Azerbaijan gears up for parliamentary election

OCT. 30 2015 (The Conway Bulletin) – Azerbaijan is gearing up for a parliamentary election this Sunday, a vote tarnished by the withdrawal of Europe’s main democracy monitoring group and by accusations of a clampdown on human rights.

Relations between the West and Azerbaijan have been increasingly strained this year over Azerbaijani President Ilham Aliyev’s crackdown on the media and opposition activists. The West has accused him of holding human rights in scant regard; Mr Aliyev has responded by accusing the West of trying to plot a coup.

And in the build up to the election, the row continued to be played out in public.

Nils Muiznieks, the Council of Europe’s human rights commissioner, said civil rights in Azerbaijan were operating under a dark cloud.

“Human rights activists, journalists and national electoral observers have been muzzled using repressive legislation, jailed on trumped-up charges or forced to escape into exile,” he wrote in an opinion article for politico.eu. “Under these circumstances, it is impossible to hold any meaningful debate about the election or to ensure its accountability.”

ODHIR, the organisation that runs Europe’s main vote monitoring operation withdrew its team from Azerbaijan’s election because it said that the Azerbaijani authorities had only agreed to allow it to send half the monitors it needed.

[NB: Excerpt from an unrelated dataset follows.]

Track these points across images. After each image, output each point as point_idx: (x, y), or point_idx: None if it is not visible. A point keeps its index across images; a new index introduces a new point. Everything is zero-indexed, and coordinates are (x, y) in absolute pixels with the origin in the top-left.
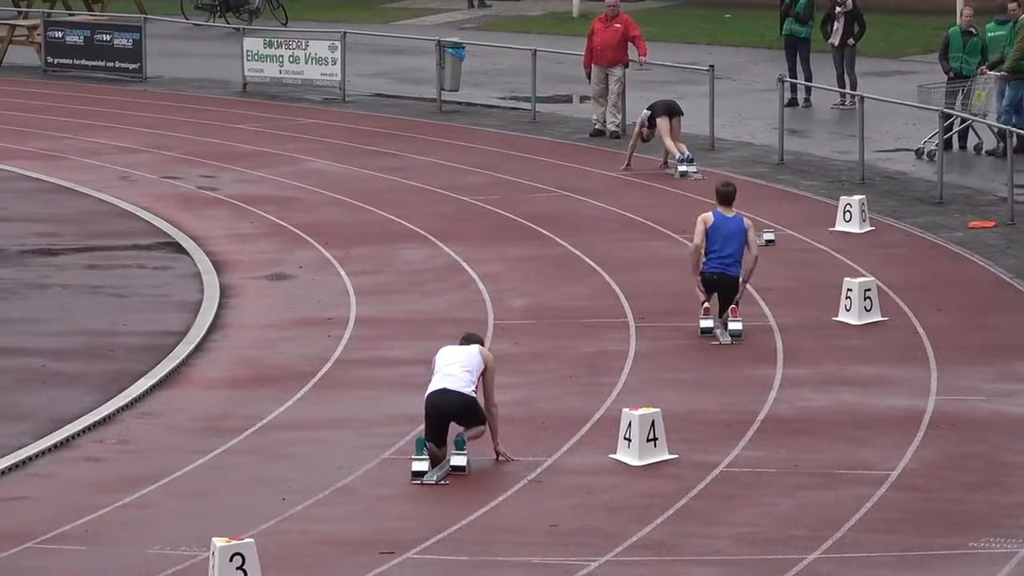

European vote monitors have never judged an election in Azerbaijan to be free and fair and the 125- member parliament is generally viewed as a rubber-stamping operation for President Aliyev.

In 2010, Mr Aliyev’s Yeni Azerbaijan party won 72 seats. Independent MPs, who mainly supported Yeni Azerbaijan won 48 seats, giving Mr Aliyev a massive majority.

More of the same is expected on Sunday.